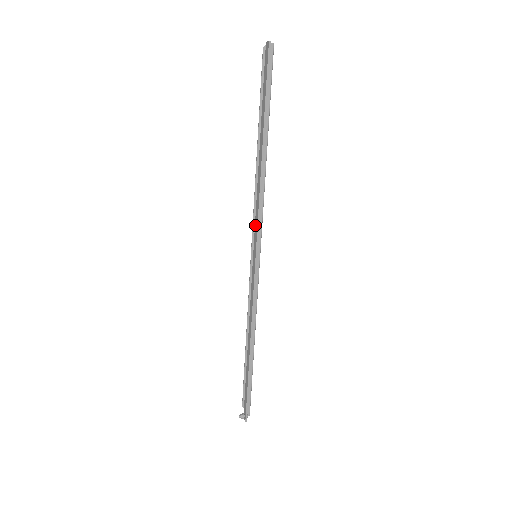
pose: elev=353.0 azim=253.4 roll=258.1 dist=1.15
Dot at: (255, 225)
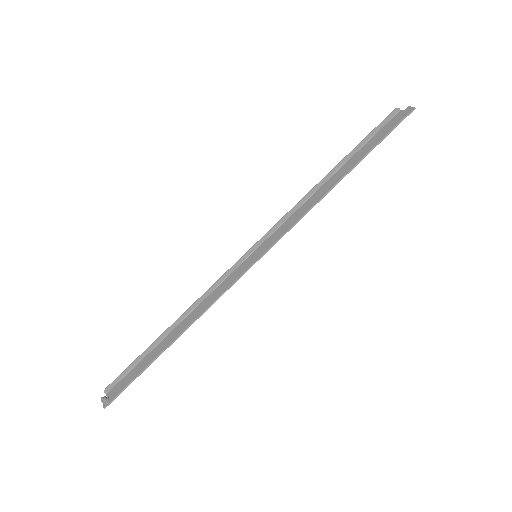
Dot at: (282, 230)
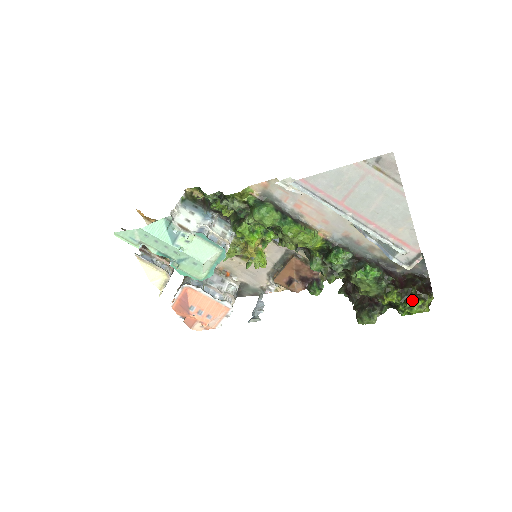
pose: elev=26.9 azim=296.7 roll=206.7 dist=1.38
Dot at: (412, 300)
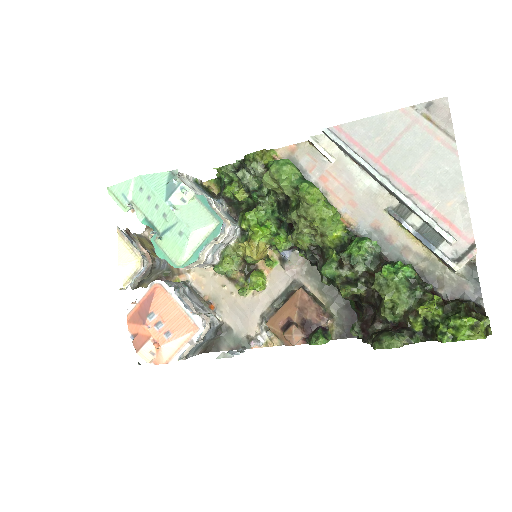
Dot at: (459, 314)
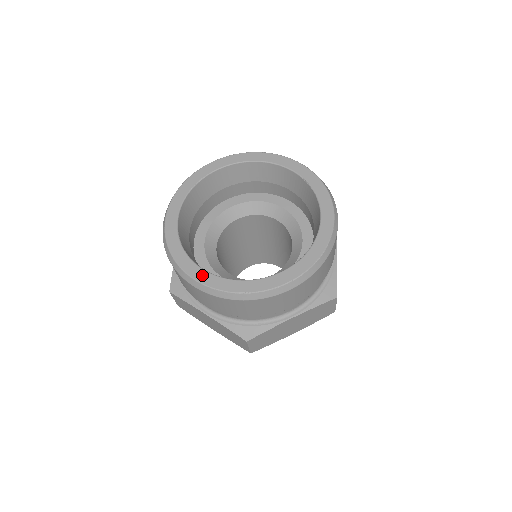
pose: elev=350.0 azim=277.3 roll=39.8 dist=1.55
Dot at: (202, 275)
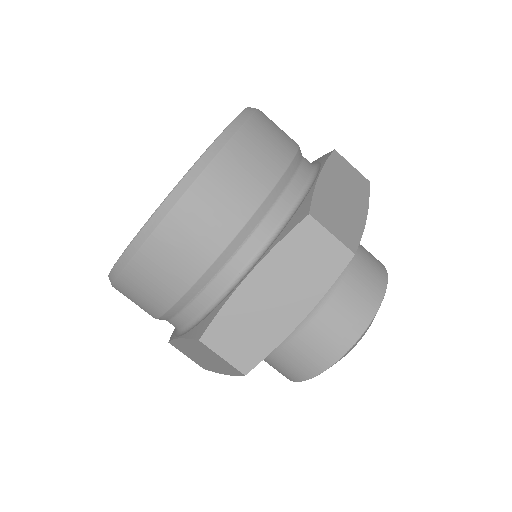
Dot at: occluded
==
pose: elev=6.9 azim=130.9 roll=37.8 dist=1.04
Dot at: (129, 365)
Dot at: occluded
...
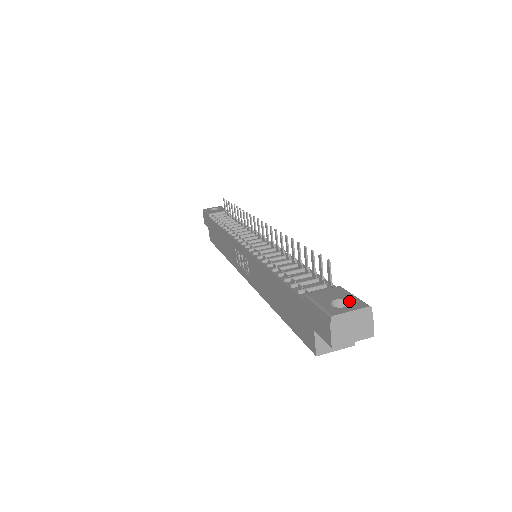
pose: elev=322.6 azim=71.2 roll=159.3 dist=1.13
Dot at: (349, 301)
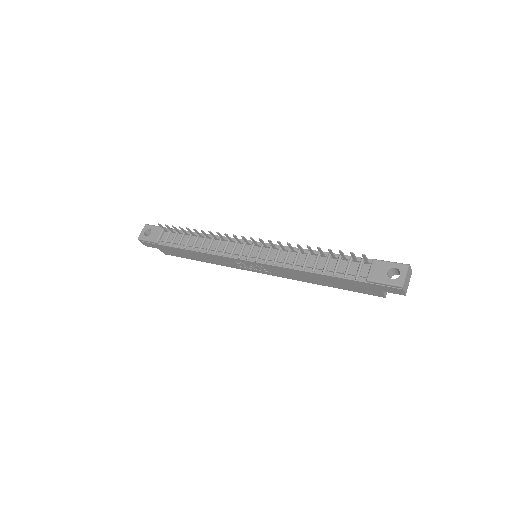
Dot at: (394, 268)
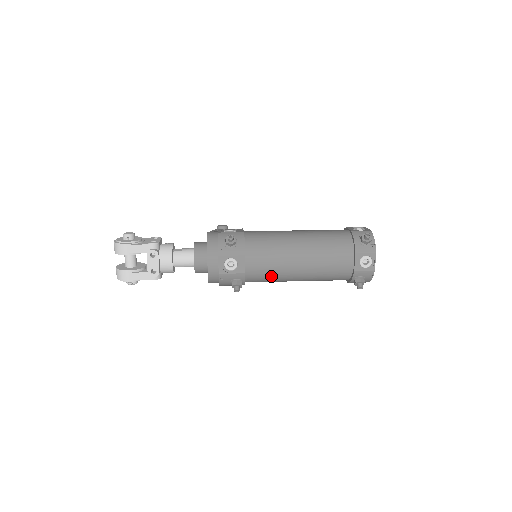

#### Aim of the exercise:
Switch "roll" to "tilt" in everything from the line containing "pose: elev=322.6 azim=71.2" down to the line containing "Dot at: (394, 268)", and give those items again with nothing else altered. Leave the pictures out of your answer.

#### The answer:
pose: elev=322.6 azim=71.2 tilt=159.3 dist=1.13
Dot at: (349, 301)
Dot at: (394, 268)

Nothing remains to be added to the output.